Bolivia: Summit Cancelled Due to Social Unrest

 

(IPS) – A meeting between Presidents Hugo Chávez of Venezuela, Cristina Fernández of Argentina and Evo Morales of Bolivia was called off because of violent protests by anti-government demonstrators in the southern city of Tarija, while clashes between miners and the police left two dead and 30 injured in the western province of Oruro.

The presidents had planned to sign energy integration agreements and launch a project for the construction of a natural gas separation plant in Tarija, a province with a strong right-wing opposition movement pushing for regional autonomy.

The ceremony was also to include the delivery of housing to poor families, built with financial support from the Venezuelan government.

Tension is running high in the last week before the Aug. 10 recall referendum that will decide the fate of Morales, his vice president and eight of the country’s nine provincial governors.

Opinion polls indicate that Morales could take 54 percent of the vote, similar to the level of support he won in the December 2005 presidential elections.

On Tuesday, a crowd of opposition demonstrators in Tarija, led by local authorities, attacked a hotel where four journalists from the Venezolana de Televisión TV station were staying.

The extreme right-wing protesters claimed that members of Chávez’s armed security detail were at the hotel.

Local TV stations showed the four Venezuelan reporters complaining that they were attacked by the mob, which seized their equipment, passports and personal belongings.

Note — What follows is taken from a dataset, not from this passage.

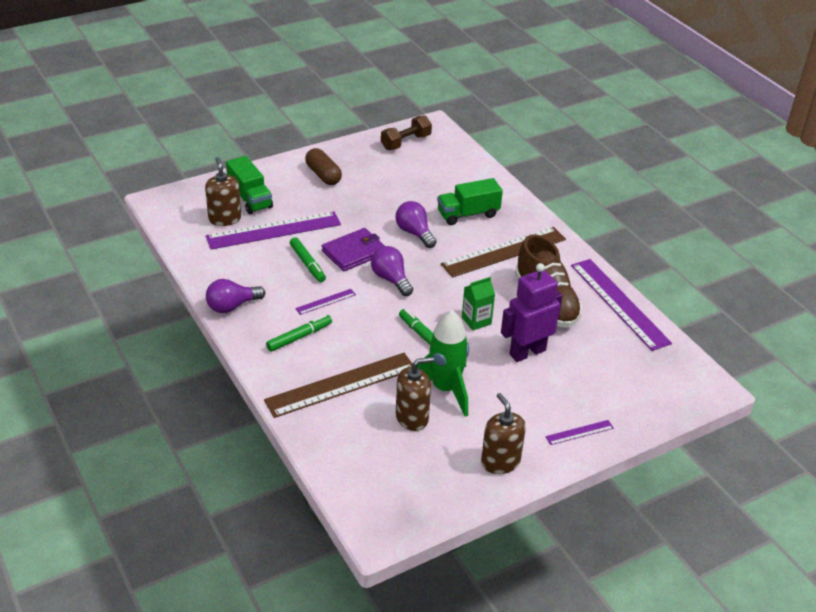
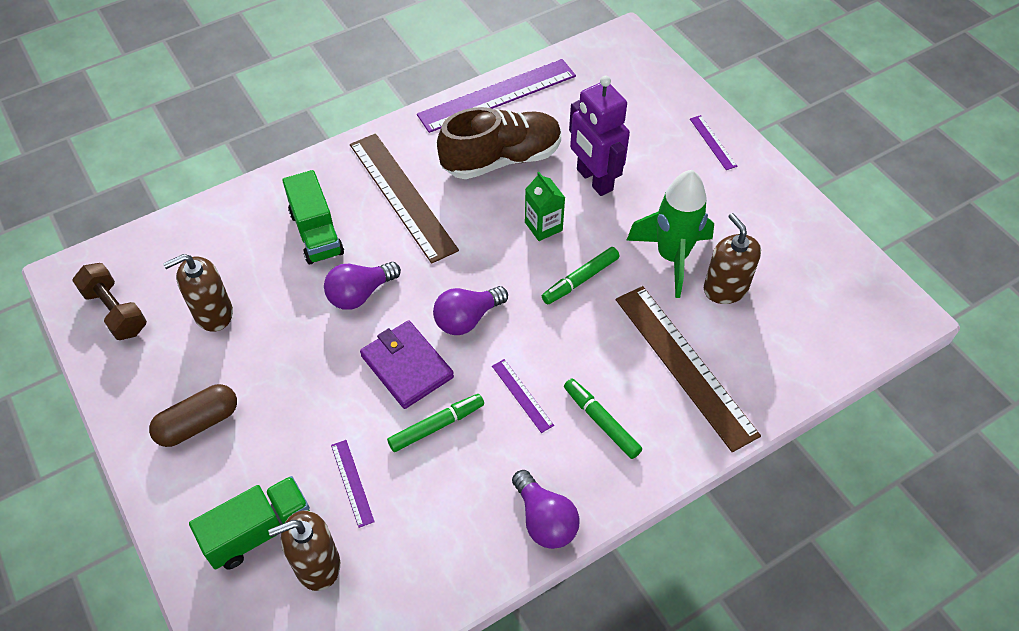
camera: 90 degrees left, 15 degrees up
(274, 230) = (352, 482): purple ruler -> purple ruler, size x0.44
(500, 462) = (772, 208): brown soap dispenser -> brown soap dispenser (213, 313)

The demonstrators then stormed the airport, to keep the foreign leaders from meeting with Morales, where they clashed with the security forces, who used tear gas to break up the angry crowd of around 100 protesters.

"A group of around 130 (wealthy) families are resisting the loss of privileges," said Morales from the border town of Villamontes, 150 km east of Tarija, where he was taking part in a campaign rally.

At noon on Tuesday, the Tarija Civic Committee, made up of business and landowning interests, called a province-wide business shut-down in response to the police’s use of tear gas, which caused slight injuries among several demonstrators.

On Monday night, the protesters occupied public tax and immigration offices and the installations of the recently nationalised telecoms company, ENTEL.

Leaders of the civic committees in the provinces of Santa Cruz, Beni, Pando and Tarija declared a hunger strike Monday demanding the restitution to the provinces of a portion of the natural gas tax that the Morales administration has diverted to the payment of a universal pension for people over 60.

Violence also broke out Tuesday in the western province of Oruro, where clashes between the police and miners on strike from the state-run company Huanuni left two workers dead as a result of bullet wounds and 30 injured, according to local media reports.

A government spokesman said Morales himself coordinated the police operation with the police chiefs and Interior Minister Alfredo Rada. He also confirmed that the police were not carrying lethal weapons.

Since Monday, the Huanuni miners have been blocking the road that links the cities of Oruro and Cochabamba as they take part in a strike called by the country’s main union, the Central Obrera Boliviana (COB), over pension reform.

The COB wants the government to take over the country’s private retirement funds, and is demanding that pensions only be extended to wage-earners in the formal sector of the economy.

The Movement to Socialism (MAS) government’s proposed reform, on the other hand, would extend pension rights to self-employed and informal sector workers, while respecting the private retirement funds, which hold three billion dollars in the individual accounts of workers managed by private pension administrators.

The pressure from trade unions extended to the central city of Cochabamba, where roadblocks mounted by public school teachers on strike prompted counter-protests by parents.

Crowds of parents and students who engaged in skirmishes with the teachers while attempting to remove the roadblocks were broken up by the police.

Similar scenes also occurred in rural villages where teachers have been threatened with dismissal as a result of their prolonged strike.

Morales’ support base is mainly in the country’s western highlands, which are home to the impoverished indigenous majority (the president himself is an Aymara Indian). In the wealthier eastern provinces of Santa Cruz, Beni, Pando and Tarija, autonomy movements led by rightwing opposition groups have been gaining in strength, blocking the government’s planned changes, like the rewriting of the constitution and agrarian reform.

The autonomy movement has also spread to the city of Sucre, in the province of Chuquisaca, where governor Sabina Cuellar, backed by the local civic committee, has excluded the president from the official ceremony to commemorate Independence Day on Wednesday, Aug. 6.

Morales suspended his plans to visit Sucre because of the climate of tension fuelled by pro-autonomy local and provincial authorities, who are demanding that the president apologise for the November 2007 deaths of three people.

The victims, who included a police officer, were killed when rioting opposition demonstrators attacked the police deployed around a military installation where the constituent assembly rewriting the constitution was meeting.

It is likely that for the first time in Bolivia’s democratic history, Morales will cancel his annual Independence Day address to Congress, which according to the constitution must take place in Sucre, where the Bolivian republic was founded 183 years ago.